そのせいかどうかは知らないが、資料を取りにくる大野に日に日に人相が以前に戻っていると言われてしまう始末だ。
かといって、以前の人相も何も毎朝身支度に覗く鏡の中にある顔はいつもと同じ無表情な自分の顔だった。
まぁ、そう言う大野も大学に泊まりがけだったから人相云々は五十歩百歩だと思っている。
眠気に頭を振りつつ、日記の彼女の文字を何度も目で追う。そうこうしている間に今日の日付が六月の四日から五日に変わってしまった。
この忙殺されそうな毎日のせいでここ最近はカメラにも触っていない。文机の上にいつからそうして横たえてあったのか、臙脂色のもう一冊を引き寄せる。
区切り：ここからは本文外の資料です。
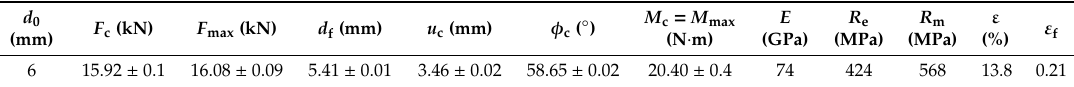
Table 2. Values of the basic strength parameters of the ENAW_2024-T351 aluminum alloy and critical values of stress and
しかし、そうして並べてはみたもののいざとなると開けない。それに開かずともそこに書かれた内容はほぼ憶えているのだからわざわざ今更開く必要もなかった。
書き出しは確か……そうだ……。
「彼女と、彼女の想い人に捧ぐ―――」
若い書き出しの文章を、喉の奥で笑いと共に噛み砕いて飲み下す。その言葉を贈った人のことを考えながら、自分と彼女はいつまでこうしていられるのかと考え込んでしまう。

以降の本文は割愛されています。